Oh my, how snow days have changed! January 21, 2016 Daily Reflection

Online Snow Days

Online Snow Days

Oh my, how snow days have changed! When I was a child I still remember praying, before falling asleep, for a snow day. I remember hearing the crackling noise of 84 WHAS radio and the voice of Tony Cruise announcing the schools that would be closed. When I heard Catholic Schools, I jumped out of bed did a little dance, climbed back into bed snuggled up with my blankets and drifted off to sleep with a smile on my face. When I woke up with the sunshine spilling through my shades I would have a big breakfast without rushing. Then I would get all bundled up put bread bags over my socks and stick my feet down in those tall black rubber boots and I was out the door to find my friends and play in the snow until I could no longer feel my toes. We would play for hours, come inside warm up and then go back out again. We built snowmen, had snow ball fights, went sledding, and just explored the beauty of the fallen snow through the fields near my house. We did not have a care in the world.

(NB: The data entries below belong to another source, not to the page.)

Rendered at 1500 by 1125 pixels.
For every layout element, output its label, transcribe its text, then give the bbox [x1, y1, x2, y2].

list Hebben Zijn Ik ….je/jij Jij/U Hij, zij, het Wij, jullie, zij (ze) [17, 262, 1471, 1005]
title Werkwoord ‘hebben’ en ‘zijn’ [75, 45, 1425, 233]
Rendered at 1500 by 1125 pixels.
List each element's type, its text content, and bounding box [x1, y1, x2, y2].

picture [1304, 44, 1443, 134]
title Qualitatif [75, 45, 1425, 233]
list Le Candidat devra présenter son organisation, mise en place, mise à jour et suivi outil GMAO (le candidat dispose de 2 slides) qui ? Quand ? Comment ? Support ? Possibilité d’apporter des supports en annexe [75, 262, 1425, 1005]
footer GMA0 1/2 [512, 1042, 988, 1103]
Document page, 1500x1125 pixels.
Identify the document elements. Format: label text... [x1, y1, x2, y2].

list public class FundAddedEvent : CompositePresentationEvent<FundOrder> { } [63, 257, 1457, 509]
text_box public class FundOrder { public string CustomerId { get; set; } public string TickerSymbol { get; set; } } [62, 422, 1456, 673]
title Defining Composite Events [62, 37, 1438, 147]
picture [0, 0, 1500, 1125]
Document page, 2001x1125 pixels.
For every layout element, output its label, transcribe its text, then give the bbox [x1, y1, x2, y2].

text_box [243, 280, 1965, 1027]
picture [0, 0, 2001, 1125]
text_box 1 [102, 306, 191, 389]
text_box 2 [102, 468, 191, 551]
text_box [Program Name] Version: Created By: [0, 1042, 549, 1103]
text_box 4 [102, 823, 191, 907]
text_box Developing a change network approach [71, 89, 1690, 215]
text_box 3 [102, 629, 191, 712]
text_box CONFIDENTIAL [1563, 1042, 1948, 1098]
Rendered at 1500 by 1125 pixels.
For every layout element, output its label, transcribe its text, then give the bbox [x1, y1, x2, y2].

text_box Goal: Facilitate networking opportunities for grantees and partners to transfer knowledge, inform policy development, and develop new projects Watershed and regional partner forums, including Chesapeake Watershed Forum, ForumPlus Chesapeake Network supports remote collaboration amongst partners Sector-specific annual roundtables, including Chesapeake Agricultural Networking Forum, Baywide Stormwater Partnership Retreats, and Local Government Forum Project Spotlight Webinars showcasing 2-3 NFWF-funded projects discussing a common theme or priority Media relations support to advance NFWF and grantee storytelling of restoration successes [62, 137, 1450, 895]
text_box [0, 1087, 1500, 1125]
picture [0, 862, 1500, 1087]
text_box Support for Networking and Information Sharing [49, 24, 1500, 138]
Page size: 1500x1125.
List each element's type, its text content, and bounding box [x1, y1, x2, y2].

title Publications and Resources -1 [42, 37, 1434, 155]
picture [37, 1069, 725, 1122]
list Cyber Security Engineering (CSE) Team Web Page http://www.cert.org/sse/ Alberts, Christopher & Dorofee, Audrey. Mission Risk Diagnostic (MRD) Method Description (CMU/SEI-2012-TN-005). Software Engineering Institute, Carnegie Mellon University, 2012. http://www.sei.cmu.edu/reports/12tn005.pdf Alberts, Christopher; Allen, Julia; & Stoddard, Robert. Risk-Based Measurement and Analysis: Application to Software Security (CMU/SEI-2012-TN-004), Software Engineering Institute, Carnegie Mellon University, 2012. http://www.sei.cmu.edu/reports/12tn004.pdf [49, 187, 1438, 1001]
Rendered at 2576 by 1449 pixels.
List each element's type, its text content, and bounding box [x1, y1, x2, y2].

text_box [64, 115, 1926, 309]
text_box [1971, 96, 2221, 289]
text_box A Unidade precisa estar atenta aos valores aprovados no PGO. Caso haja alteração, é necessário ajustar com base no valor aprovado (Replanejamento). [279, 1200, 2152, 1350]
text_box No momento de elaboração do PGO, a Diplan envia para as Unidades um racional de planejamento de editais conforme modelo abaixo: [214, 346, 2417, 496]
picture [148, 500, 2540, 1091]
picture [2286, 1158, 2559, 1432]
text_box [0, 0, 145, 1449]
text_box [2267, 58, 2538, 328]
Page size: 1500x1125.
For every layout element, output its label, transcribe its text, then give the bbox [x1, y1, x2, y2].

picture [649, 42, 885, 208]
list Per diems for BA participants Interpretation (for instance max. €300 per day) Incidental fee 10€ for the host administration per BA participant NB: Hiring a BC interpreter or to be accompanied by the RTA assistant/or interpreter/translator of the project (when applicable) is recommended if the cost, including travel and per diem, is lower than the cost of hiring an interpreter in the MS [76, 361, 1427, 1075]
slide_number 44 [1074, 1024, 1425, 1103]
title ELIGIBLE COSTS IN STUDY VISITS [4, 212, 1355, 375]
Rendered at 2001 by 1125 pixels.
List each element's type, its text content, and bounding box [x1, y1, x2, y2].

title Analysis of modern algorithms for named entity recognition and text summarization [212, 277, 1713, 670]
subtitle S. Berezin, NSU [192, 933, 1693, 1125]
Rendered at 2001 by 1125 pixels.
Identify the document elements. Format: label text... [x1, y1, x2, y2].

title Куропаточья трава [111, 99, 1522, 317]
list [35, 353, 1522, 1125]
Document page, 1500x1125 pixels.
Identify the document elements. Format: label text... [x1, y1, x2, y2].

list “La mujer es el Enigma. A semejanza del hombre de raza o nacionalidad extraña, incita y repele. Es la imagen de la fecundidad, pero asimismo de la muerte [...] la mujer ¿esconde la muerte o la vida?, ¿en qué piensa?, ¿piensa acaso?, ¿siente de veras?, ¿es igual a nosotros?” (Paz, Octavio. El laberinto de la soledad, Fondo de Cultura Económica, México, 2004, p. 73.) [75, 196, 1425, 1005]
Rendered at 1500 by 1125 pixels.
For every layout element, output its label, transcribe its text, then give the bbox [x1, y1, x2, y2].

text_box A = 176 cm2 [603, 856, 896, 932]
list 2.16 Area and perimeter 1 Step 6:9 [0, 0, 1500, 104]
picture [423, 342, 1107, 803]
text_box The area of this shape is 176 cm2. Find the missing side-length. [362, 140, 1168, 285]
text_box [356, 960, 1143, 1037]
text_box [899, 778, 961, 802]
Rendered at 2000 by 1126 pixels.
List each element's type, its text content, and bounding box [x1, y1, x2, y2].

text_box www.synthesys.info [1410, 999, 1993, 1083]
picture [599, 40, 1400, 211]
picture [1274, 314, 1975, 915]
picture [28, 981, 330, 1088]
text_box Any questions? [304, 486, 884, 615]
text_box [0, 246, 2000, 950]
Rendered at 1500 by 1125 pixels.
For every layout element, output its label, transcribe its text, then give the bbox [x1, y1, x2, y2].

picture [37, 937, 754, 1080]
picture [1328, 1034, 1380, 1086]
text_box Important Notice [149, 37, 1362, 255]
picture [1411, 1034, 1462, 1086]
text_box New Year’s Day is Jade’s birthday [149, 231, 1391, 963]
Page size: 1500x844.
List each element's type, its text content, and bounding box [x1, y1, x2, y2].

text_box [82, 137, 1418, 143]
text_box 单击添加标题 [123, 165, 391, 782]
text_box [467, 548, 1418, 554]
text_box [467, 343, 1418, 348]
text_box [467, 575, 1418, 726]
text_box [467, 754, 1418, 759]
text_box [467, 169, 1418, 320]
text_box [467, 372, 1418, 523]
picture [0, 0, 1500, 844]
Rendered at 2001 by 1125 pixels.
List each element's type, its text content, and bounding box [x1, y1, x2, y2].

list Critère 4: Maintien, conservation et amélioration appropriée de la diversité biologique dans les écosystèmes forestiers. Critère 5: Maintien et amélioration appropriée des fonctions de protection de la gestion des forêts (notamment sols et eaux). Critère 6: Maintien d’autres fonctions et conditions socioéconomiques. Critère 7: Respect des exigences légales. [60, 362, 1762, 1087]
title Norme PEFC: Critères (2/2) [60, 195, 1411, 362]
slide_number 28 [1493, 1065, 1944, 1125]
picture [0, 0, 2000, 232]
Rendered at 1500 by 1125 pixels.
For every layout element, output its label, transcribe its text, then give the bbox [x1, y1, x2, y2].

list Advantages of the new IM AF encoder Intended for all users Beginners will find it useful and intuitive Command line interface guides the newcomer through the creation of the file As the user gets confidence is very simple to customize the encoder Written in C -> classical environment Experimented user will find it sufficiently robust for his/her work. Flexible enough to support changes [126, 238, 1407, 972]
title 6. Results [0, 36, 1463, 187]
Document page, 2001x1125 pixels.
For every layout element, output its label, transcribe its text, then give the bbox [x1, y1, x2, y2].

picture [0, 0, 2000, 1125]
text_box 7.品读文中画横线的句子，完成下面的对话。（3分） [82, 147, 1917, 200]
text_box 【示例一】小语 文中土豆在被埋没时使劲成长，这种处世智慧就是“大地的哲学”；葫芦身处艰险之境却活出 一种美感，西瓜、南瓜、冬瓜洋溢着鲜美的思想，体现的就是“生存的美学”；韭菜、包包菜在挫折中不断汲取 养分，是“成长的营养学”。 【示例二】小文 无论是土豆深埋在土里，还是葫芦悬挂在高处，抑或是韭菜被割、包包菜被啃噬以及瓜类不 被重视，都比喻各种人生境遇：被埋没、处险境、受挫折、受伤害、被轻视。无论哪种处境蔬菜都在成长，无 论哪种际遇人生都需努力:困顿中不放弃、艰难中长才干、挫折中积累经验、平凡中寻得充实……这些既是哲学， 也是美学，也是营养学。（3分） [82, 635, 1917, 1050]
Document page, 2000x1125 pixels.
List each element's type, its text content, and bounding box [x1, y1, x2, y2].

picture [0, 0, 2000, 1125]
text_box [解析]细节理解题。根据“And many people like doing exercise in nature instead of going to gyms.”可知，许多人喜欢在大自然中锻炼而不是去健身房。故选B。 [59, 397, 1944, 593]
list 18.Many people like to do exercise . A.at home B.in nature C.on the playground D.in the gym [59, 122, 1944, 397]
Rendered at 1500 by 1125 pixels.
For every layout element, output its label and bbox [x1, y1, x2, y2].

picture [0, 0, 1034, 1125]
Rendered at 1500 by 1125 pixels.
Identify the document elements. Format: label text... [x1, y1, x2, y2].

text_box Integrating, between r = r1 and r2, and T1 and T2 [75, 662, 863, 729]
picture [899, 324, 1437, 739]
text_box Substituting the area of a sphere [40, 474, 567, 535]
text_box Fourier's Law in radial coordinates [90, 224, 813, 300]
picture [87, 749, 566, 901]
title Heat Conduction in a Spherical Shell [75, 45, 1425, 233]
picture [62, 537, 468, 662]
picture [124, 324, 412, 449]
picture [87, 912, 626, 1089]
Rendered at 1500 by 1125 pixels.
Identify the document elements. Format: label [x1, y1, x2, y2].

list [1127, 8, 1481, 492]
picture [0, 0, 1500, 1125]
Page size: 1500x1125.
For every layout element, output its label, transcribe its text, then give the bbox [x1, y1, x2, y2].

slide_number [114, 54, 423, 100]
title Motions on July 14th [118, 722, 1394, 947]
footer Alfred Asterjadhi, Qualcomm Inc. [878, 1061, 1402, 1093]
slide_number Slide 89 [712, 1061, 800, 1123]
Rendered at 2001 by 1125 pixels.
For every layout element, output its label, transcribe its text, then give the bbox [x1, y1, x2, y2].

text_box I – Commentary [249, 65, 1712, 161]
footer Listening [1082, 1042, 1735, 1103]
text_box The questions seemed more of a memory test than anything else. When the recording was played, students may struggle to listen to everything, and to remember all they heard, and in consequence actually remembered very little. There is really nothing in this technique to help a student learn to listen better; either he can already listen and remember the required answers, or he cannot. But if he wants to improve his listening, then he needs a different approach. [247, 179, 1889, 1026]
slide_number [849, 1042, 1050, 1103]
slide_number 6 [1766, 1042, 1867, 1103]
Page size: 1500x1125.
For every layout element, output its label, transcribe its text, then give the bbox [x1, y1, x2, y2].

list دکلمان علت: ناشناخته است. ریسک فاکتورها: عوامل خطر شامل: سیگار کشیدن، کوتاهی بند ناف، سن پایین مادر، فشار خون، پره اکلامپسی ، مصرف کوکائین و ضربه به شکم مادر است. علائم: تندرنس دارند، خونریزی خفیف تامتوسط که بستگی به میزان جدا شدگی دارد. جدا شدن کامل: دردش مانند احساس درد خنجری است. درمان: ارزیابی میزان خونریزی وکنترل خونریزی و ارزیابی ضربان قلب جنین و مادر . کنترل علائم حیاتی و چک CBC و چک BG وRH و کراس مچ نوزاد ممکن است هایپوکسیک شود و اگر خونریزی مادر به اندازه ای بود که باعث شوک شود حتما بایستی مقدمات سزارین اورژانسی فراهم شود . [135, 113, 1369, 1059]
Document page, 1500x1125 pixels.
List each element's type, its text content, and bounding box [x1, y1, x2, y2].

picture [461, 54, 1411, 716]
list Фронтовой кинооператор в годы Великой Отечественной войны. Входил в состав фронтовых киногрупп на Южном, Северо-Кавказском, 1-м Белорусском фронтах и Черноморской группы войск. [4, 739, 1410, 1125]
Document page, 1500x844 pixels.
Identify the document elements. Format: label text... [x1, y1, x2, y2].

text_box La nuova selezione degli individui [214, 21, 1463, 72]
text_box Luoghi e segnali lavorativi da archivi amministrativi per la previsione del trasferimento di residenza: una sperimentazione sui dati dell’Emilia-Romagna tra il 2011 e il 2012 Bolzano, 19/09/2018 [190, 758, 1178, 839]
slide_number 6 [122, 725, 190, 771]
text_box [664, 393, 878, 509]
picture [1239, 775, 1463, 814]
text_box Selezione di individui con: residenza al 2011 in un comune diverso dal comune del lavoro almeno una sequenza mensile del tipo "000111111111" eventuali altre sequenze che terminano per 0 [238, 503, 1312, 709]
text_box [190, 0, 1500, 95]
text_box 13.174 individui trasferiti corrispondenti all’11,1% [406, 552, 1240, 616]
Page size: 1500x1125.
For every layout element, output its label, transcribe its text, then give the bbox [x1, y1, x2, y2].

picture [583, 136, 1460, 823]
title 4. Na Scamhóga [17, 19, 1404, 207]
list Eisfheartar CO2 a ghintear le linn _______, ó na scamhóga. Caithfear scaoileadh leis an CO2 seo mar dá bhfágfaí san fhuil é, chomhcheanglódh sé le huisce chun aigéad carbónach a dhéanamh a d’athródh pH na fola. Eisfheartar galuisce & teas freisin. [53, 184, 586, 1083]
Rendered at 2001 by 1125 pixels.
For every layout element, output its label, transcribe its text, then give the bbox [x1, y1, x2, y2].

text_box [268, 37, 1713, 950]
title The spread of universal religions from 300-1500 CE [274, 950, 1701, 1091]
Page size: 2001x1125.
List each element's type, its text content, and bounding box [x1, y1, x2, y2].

Now, my children pray for snow with me the night before a possible snow day. They sleep with a spoon under their pillows, with their pajamas on backwards and flush an ice cube down the toilet, in hopes that there will be a snow day! In the morning at about 5:30 all of our phones go off, our home phone, my cell phone, my husband’s cell phone, our emails and our texts. They are all on one call systems to alert us that school has been cancelled for all 4 of the Catholic Schools my children attend, and the one where I teach. I go to each of my children tell them it’s a snow day, to turn off their alarm and to go back to sleep. We wake up and I make them a big hot breakfast but instead of going out to play in the snow they turn on their computers, iPad, and tablets. They check in with their teachers for their online day of school. They have anywhere from 1.5 hours to 6 hours of work to do. They do this so it can count as an instructional day of school, so the day will not have to be made up at the end of the school year. They do this because our technology is so advanced that we can do this. After a few hours of learning we have lunch and then I make them stop the madness, get them ready, and I take them to a neighborhood hill to go sledding. We also help with shoveling some driveways and come home to some hot soup or like I did yesterday a taco bar. Then after dinner they all have to go back to their computers and try to finish their online work.

Snow days are not the break, freedom, and experience of pure joy they once were when I was a kid. I think it is important for a kid to get to be a kid but I also understand that technology also tends to dominate our lives. However, because I was able to have that experience I make sure that my children get a taste of it, no matter what!